WHAT YOU SHOULD DO: Copy each line below exactly and leave the pictures out.

RAW DATA:

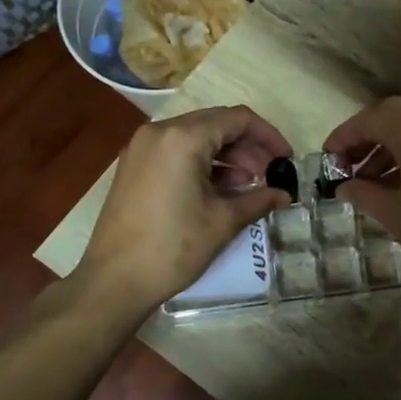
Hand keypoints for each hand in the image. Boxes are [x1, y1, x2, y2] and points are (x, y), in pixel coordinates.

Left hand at [78, 105, 291, 310]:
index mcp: (183, 137)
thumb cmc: (173, 247)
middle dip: (248, 146)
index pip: (237, 119)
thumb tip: (284, 194)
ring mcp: (142, 147)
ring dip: (226, 156)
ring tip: (249, 185)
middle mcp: (159, 132)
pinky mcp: (134, 166)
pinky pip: (177, 151)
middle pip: (216, 124)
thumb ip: (258, 200)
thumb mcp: (222, 221)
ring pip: (196, 137)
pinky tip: (221, 189)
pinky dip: (202, 163)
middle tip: (270, 174)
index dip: (268, 136)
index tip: (286, 159)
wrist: (114, 280)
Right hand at [324, 97, 400, 303]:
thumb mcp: (393, 213)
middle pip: (396, 114)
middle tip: (348, 162)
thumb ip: (363, 192)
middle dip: (368, 134)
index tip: (328, 156)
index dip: (345, 136)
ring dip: (393, 143)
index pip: (371, 120)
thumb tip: (345, 186)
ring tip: (372, 177)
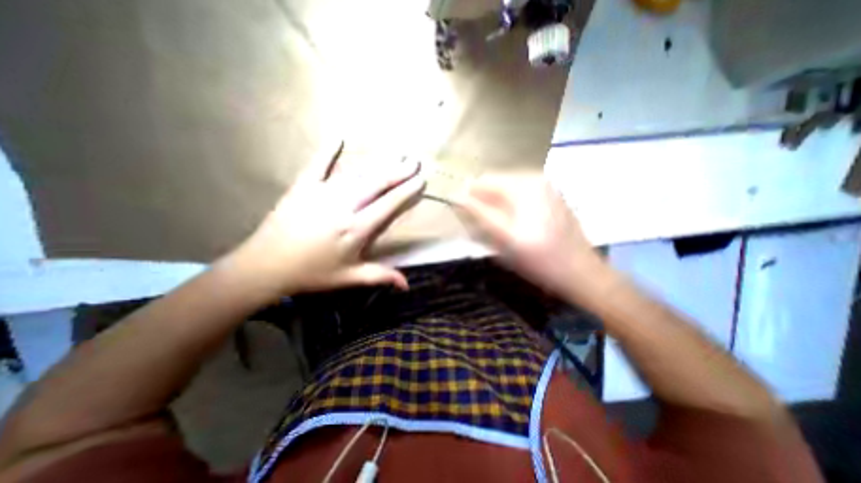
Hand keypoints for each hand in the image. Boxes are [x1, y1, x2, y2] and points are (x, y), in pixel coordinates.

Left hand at [231, 141, 426, 293]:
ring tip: (394, 153)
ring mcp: (322, 193)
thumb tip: (407, 285)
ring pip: (356, 174)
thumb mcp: (349, 278)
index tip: (420, 180)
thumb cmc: (312, 273)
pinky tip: (338, 136)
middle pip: (376, 184)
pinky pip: (317, 164)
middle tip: (414, 161)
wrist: (265, 266)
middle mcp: (343, 206)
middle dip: (398, 171)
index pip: (388, 205)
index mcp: (356, 229)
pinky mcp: (302, 187)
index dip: (406, 191)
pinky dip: (327, 150)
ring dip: (377, 163)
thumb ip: (380, 277)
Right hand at [453, 174, 600, 297]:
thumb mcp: (504, 237)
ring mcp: (546, 187)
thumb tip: (458, 197)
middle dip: (484, 202)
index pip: (484, 181)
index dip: (469, 196)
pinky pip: (520, 197)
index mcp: (525, 185)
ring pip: (507, 191)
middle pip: (496, 184)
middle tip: (478, 226)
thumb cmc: (540, 258)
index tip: (461, 214)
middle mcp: (536, 179)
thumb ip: (480, 214)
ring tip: (495, 228)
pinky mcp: (550, 198)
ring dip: (495, 206)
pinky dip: (509, 208)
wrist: (581, 273)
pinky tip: (512, 226)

EXERCISE RESULT:
Hand keypoints for each hand in the image. Boxes are [x1, y1, x2, y2] and points are (x, y), in pixel coordinates.

Left hand at [78, 105, 291, 310]:
index mcp: (183, 137)
thumb cmc: (173, 247)
middle dip: (248, 146)
index pip: (237, 119)
thumb tip: (284, 194)
ring mcp: (142, 147)
ring dip: (226, 156)
ring tip: (249, 185)
middle mcp: (159, 132)
pinky mcp: (134, 166)
pinky pip: (177, 151)
middle pip: (216, 124)
thumb ip: (258, 200)
thumb mcp: (222, 221)
ring pip: (196, 137)
pinky tip: (221, 189)
pinky dip: (202, 163)
middle tip: (270, 174)
index dip: (268, 136)
index tip: (286, 159)
wrist: (114, 280)
Right hand at [324, 97, 400, 303]:
thumb mcp: (393, 213)
middle pip: (396, 114)
middle tip: (348, 162)
thumb ip: (363, 192)
middle dip: (368, 134)
index tip: (328, 156)
index dip: (345, 136)
ring dip: (393, 143)
index pip: (371, 120)
thumb tip: (345, 186)
ring tip: (372, 177)
Hand keypoints for each hand in the image. Boxes are [x1, y1, x2, y2] and points are (x, y), in pixel coordinates.

Left hand at [231, 141, 426, 293]:
ring tip: (394, 153)
ring mcp: (322, 193)
thumb tip: (407, 285)
ring pip: (356, 174)
thumb mcp: (349, 278)
index tip: (420, 180)
thumb cmc: (312, 273)
pinky tip: (338, 136)
middle pip: (376, 184)
pinky pip: (317, 164)
middle tip: (414, 161)
wrist: (265, 266)
middle mcp: (343, 206)
middle dip: (398, 171)
index pip: (388, 205)
index mcp: (356, 229)
pinky mcp: (302, 187)
index dip: (406, 191)
pinky dip: (327, 150)
ring dip: (377, 163)
thumb ip: (380, 277)
Right hand at [453, 174, 600, 297]:
thumb mcp: (504, 237)
ring mcp: (546, 187)
thumb tip: (458, 197)
middle dip: (484, 202)
index pip: (484, 181)
index dip: (469, 196)
pinky pip: (520, 197)
index mcp: (525, 185)
ring pip: (507, 191)
middle pip: (496, 184)
middle tip: (478, 226)
thumb cmc: (540, 258)
index tip: (461, 214)
middle mcp: (536, 179)
thumb ip: (480, 214)
ring tip: (495, 228)
pinky mcp: (550, 198)
ring dip: (495, 206)
pinky dip: (509, 208)
wrist: (581, 273)
pinky tip: (512, 226)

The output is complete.